Posted by Dinah on January 24, 2009, at 14:19:44
In reply to Will I ever stop wanting/needing a 'Mommie?', posted by sharon7 on January 24, 2009, at 13:12:52
I have never stopped needing one.
But I have enormously reduced the number of times that this causes a problem, or that I have emotional meltdowns.
I learned to try to be aware of the emotional cues in the moment. A lot of times I wouldn't even realize that I was upset until an hour after therapy when something registered as being different or scary. My therapist was absolutely delighted with him when I started to get angry or upset in session instead of calling him later when he really wasn't quite sure what was going on.
And I learned to be totally honest with him. That's not easy, and it requires a lot of trust. But if I felt that he was different on a given day, and tried to figure out what was going on myself, I'd come up with all sorts of scenarios that may have had a hint of truth, but had tons and tons of stuff built on top of the truth. So instead I'll tell him he seems distant today. He's really good about being honest (usually with one glaring exception in the near distant past), and telling me briefly if he is feeling distracted or tired. Or he'll tell me that he's feeling a bit angry with me and we'll discuss why. Or sometimes he tells me he really doesn't think it's on his side. Is something going on with me today?
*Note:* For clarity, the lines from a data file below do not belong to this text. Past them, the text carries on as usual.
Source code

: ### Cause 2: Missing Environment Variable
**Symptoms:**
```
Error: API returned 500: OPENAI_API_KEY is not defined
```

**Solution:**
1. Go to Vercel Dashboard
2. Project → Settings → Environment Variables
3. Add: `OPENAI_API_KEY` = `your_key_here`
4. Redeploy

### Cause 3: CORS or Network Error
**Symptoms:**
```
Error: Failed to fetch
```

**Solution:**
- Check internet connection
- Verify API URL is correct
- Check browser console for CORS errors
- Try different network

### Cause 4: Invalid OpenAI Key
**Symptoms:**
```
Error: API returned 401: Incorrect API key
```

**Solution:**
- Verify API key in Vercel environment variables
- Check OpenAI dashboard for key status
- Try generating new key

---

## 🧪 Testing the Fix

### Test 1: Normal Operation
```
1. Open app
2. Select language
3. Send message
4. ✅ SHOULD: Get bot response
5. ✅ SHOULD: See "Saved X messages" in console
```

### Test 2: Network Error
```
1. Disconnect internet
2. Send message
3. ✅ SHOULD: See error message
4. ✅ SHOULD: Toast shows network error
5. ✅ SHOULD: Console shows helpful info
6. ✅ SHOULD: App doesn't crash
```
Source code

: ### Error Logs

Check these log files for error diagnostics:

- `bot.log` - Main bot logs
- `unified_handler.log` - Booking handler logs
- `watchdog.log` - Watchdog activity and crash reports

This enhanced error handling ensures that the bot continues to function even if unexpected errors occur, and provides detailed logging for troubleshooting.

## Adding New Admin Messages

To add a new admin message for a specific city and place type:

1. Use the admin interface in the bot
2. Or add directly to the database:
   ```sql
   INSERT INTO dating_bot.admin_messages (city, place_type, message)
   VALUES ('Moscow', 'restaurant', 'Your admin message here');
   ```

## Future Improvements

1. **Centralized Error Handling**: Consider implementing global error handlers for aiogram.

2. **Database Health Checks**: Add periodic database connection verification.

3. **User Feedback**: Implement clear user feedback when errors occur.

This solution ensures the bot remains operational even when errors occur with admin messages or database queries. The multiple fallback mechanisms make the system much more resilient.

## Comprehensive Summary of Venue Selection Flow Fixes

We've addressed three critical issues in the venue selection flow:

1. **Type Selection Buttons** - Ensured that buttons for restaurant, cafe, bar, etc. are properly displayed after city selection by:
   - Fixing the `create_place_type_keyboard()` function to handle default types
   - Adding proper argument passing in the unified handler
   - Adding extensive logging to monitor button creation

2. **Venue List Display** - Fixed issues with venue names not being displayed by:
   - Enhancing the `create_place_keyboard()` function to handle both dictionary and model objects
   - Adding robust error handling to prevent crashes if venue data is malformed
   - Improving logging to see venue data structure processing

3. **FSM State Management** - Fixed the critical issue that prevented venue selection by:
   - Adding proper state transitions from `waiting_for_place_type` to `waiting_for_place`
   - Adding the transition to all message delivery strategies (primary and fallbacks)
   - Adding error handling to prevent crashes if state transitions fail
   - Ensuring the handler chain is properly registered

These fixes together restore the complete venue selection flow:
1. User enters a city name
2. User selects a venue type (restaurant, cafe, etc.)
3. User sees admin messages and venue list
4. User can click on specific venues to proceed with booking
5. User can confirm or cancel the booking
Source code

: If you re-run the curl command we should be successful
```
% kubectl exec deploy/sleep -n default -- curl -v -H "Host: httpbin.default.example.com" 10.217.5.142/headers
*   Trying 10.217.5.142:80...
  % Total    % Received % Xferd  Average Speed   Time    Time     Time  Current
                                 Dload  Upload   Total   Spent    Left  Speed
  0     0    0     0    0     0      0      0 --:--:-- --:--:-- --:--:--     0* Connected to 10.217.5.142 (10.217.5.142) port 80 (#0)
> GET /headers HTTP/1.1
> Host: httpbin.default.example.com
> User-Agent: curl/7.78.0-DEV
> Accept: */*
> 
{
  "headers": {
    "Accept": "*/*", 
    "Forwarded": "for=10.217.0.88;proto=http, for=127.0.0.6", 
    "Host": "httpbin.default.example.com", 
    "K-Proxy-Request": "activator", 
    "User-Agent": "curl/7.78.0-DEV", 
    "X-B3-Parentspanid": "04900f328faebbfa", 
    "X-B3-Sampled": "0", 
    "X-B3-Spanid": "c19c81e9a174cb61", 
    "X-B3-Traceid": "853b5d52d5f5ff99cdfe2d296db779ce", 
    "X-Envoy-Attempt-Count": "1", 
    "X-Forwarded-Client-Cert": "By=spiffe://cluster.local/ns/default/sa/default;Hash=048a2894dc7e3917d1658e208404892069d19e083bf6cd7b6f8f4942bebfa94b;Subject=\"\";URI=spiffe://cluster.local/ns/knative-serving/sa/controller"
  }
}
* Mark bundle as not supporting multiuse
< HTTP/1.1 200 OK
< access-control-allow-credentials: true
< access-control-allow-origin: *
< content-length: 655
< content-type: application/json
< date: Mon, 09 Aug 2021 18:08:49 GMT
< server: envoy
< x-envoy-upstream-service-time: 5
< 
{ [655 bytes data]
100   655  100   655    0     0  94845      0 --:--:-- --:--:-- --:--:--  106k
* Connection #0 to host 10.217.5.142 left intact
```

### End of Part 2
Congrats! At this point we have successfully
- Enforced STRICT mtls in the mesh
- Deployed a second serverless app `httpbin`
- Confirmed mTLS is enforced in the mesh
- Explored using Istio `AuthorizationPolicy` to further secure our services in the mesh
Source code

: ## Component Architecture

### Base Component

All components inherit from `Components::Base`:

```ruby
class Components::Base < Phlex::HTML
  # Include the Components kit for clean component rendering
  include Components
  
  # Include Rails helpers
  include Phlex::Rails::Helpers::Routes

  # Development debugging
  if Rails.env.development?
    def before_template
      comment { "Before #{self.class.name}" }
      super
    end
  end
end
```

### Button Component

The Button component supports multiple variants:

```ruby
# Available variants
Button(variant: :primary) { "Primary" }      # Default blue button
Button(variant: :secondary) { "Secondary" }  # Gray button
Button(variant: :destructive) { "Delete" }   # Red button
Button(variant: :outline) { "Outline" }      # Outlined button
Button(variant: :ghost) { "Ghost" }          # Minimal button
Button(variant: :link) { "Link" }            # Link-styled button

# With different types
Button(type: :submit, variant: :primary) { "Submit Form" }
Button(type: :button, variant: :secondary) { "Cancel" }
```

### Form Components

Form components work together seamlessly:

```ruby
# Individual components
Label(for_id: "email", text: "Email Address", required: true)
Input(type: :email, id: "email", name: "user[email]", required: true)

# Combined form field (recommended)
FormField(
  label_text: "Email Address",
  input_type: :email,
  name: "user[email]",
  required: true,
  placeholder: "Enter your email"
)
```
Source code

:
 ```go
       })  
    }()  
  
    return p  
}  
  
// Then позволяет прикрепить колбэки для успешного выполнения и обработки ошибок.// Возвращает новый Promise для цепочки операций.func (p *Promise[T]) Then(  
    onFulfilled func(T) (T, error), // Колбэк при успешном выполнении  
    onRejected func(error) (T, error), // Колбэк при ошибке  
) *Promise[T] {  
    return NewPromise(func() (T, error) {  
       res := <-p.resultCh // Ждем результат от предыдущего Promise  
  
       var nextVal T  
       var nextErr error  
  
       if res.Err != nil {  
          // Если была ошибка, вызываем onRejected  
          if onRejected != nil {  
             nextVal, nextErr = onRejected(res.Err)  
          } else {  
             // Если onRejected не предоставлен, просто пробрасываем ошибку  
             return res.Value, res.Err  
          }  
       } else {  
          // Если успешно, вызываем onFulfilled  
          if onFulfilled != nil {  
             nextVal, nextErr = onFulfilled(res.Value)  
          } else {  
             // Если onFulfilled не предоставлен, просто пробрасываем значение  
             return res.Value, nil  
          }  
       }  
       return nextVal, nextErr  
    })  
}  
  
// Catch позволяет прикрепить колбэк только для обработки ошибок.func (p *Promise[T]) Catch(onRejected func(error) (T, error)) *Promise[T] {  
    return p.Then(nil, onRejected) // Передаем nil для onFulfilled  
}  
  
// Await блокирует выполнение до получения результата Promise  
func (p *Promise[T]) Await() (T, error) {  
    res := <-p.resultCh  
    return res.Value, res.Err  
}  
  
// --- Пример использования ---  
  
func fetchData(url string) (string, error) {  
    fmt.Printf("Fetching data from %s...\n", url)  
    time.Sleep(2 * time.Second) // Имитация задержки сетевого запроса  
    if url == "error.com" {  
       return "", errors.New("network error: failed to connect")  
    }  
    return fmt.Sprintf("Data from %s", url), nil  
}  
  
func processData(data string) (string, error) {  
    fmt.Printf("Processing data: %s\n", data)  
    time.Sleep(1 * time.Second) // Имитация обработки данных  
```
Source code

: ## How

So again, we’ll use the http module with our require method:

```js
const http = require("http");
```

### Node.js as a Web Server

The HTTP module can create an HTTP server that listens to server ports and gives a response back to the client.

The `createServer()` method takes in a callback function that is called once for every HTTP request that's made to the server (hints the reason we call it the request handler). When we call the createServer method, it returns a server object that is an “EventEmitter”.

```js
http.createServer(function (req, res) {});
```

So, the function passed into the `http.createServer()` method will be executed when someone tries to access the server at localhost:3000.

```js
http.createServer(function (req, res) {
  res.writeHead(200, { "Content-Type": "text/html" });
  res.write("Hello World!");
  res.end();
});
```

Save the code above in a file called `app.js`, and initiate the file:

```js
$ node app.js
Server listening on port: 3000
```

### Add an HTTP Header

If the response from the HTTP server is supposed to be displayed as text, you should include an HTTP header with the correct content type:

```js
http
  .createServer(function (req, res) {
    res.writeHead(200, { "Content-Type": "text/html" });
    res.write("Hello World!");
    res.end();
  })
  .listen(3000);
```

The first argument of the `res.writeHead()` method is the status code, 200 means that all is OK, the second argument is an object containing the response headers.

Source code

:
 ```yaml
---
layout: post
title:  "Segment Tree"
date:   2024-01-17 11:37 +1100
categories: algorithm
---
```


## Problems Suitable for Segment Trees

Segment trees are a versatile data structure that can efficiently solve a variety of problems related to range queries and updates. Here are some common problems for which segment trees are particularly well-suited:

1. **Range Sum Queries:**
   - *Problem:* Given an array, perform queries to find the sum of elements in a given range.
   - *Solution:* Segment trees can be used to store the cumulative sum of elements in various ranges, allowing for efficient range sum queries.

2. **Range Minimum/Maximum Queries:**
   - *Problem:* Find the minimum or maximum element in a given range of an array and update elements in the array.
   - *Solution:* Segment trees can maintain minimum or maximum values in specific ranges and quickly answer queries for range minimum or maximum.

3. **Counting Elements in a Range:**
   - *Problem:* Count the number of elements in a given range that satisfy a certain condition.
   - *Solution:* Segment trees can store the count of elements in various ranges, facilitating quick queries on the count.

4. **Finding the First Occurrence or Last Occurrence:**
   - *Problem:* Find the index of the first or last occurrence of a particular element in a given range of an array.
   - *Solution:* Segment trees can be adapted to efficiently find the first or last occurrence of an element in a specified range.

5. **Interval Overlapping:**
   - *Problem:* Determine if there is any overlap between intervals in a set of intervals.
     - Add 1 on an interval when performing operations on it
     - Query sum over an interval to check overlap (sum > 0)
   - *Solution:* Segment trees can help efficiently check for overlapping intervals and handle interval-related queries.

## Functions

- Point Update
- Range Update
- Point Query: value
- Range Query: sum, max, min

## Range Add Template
It's scary, but in my case the reality was way less scary than the foundation of fears I had built on top of it.
I like to think that what I learned with him I carry over to my relationships with others.
It still happens from time to time, but it's much better. And I still need my therapist/mommy. I can't imagine not needing him.
Whatever path brings you peace in this, it isn't easy and it takes time. So try to be patient and understanding with yourself?
Welcome to Babble Sharon. I'm glad you decided to post.